Maximum Software Installation Value with Dependencies

You are given N software packages. Each software i occupies W_i disk space and has a value V_i. You have a computer with disk capacity M, and you want to install a subset of these packages so that the total value is maximized.

However, there is a dependency rule: software i can function only if its dependency D_i is installed (and by extension, all the dependencies of D_i). If D_i = 0, then software i has no dependency and will work once installed. A software can be installed at most once.

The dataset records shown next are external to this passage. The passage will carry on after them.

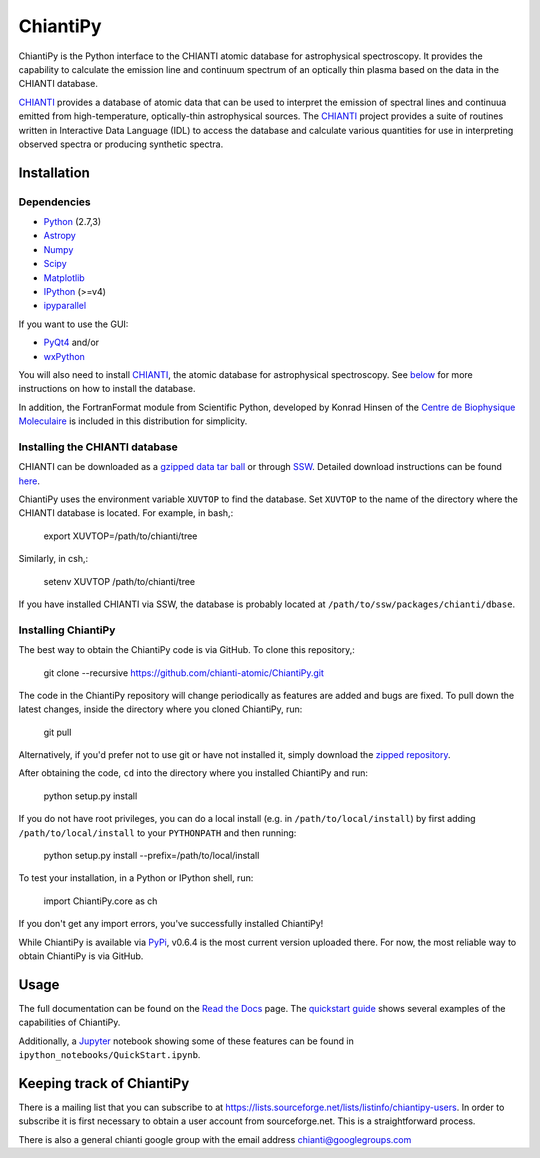 ===========
ChiantiPy
===========
.. image:: http://readthedocs.org/projects/chiantipy/badge/?version=latest
   :target: http://chiantipy.readthedocs.io/en/latest/?badge=latest
   :alt: Documentation Status
.. image:: https://kiwiirc.com/buttons/chat.freenode.com/openastronomy.png
   :target: https://kiwiirc.com/client/chat.freenode.com/?nick=OpenAstron|?#openastronomy
   :alt: Visit the OpenAstronomy IRC channel

ChiantiPy is the Python interface to the CHIANTI atomic database for astrophysical spectroscopy.  It provides the capability to calculate the emission line and continuum spectrum of an optically thin plasma based on the data in the CHIANTI database.

CHIANTI_ provides a database of atomic data that can be used to interpret the emission of spectral lines and continuua emitted from high-temperature, optically-thin astrophysical sources.  The CHIANTI_ project provides a suite of routines written in Interactive Data Language (IDL) to access the database and calculate various quantities for use in interpreting observed spectra or producing synthetic spectra.

Installation
==============================
Dependencies
------------

* Python_ (2.7,3)
* Astropy_
* Numpy_
* Scipy_
* Matplotlib_
* IPython_ (>=v4)
* ipyparallel_

If you want to use the GUI:

* PyQt4_ and/or
* wxPython_

You will also need to install CHIANTI_, the atomic database for astrophysical spectroscopy. See below_ for more instructions on how to install the database.

In addition, the FortranFormat module from Scientific Python, developed by Konrad Hinsen of the `Centre de Biophysique Moleculaire <http://dirac.cnrs-orleans.fr/ScientificPython/>`_ is included in this distribution for simplicity.

.. _CHIANTI: http://www.chiantidatabase.org
.. _IPython:  http://ipython.org
.. _Python: https://www.python.org/
.. _Astropy: http://www.astropy.org/
.. _Numpy: http://www.numpy.org/
.. _Scipy: https://www.scipy.org/
.. _Matplotlib: http://matplotlib.org/
.. _ipyparallel: https://github.com/ipython/ipyparallel
.. _PyQt4: https://riverbankcomputing.com/software/pyqt/intro
.. _wxPython: http://www.wxpython.org/

Installing the CHIANTI database
-------------------------------
.. _below:

CHIANTI can be downloaded as a `gzipped data tar ball <http://www.chiantidatabase.org/download/CHIANTI_8.0.2_data.tar.gz>`_ or through `SSW <http://www.lmsal.com/solarsoft/sswdoc/sswdoc_jtop.html>`_. Detailed download instructions can be found `here <http://www.chiantidatabase.org/download.html>`_.

ChiantiPy uses the environment variable ``XUVTOP`` to find the database.  Set ``XUVTOP`` to the name of the directory where the CHIANTI database is located. For example, in bash,:

  export XUVTOP=/path/to/chianti/tree

Similarly, in csh,:

  setenv XUVTOP /path/to/chianti/tree

If you have installed CHIANTI via SSW, the database is probably located at ``/path/to/ssw/packages/chianti/dbase``.

Installing ChiantiPy
----------------------
The best way to obtain the ChiantiPy code is via GitHub. To clone this repository,:

  git clone --recursive https://github.com/chianti-atomic/ChiantiPy.git

The code in the ChiantiPy repository will change periodically as features are added and bugs are fixed. To pull down the latest changes, inside the directory where you cloned ChiantiPy, run:

  git pull

Alternatively, if you'd prefer not to use git or have not installed it, simply download the `zipped repository <https://github.com/chianti-atomic/ChiantiPy/archive/master.zip>`_.

After obtaining the code, ``cd`` into the directory where you installed ChiantiPy and run:

  python setup.py install

If you do not have root privileges, you can do a local install (e.g. in ``/path/to/local/install``) by first adding ``/path/to/local/install`` to your ``PYTHONPATH`` and then running:

    python setup.py install --prefix=/path/to/local/install

To test your installation, in a Python or IPython shell, run:

  import ChiantiPy.core as ch

If you don't get any import errors, you've successfully installed ChiantiPy!

While ChiantiPy is available via `PyPi <http://pypi.python.org>`_, v0.6.4 is the most current version uploaded there. For now, the most reliable way to obtain ChiantiPy is via GitHub.

Usage
=======
The full documentation can be found on the `Read the Docs <http://chiantipy.readthedocs.io/en/latest/>`_ page. The `quickstart guide <http://chiantipy.readthedocs.io/en/latest/quick_start.html>`_ shows several examples of the capabilities of ChiantiPy.

Additionally, a `Jupyter <http://jupyter.org/>`_ notebook showing some of these features can be found in ``ipython_notebooks/QuickStart.ipynb``.

Keeping track of ChiantiPy
===========================
There is a mailing list that you can subscribe to at https://lists.sourceforge.net/lists/listinfo/chiantipy-users.  In order to subscribe it is first necessary to obtain a user account from sourceforge.net.  This is a straightforward process.

There is also a general chianti google group with the email address chianti@googlegroups.com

Note that each software depends on at most one other software.

The task is to choose and install a valid set of software such that if a software is installed, all its (direct or indirect) dependencies are also installed, and the total occupied disk space does not exceed M. The objective is to maximize the total value (the sum of V_i for the software that are working properly).

The problem can be summarized by the following mathematical formulation:

Maximize \( \sum_{i \in S} V_i \)

subject to:

• \( \sum_{i \in S} W_i \le M \)
• If \( i \in S \) and \( D_i \neq 0 \), then \( D_i \in S \) (and recursively all dependencies of \( D_i \) must be in \( S \)).

Design an algorithm to compute the maximum achievable total value.

inputFormat

The input begins with a line containing two integers N and M — the number of software packages and the disk capacity respectively.

Then follow N lines, each containing three integers W_i, V_i, and D_i. Here, W_i represents the disk space occupied by software i, V_i represents its value, and D_i represents its dependency. If D_i is 0, then software i has no dependency.

outputFormat

Output a single integer, which is the maximum total value of the software that can be installed such that the disk capacity is not exceeded and all dependency constraints are satisfied.

sample

5 10
3 4 0
4 5 1
2 3 1
5 8 0
1 2 2

14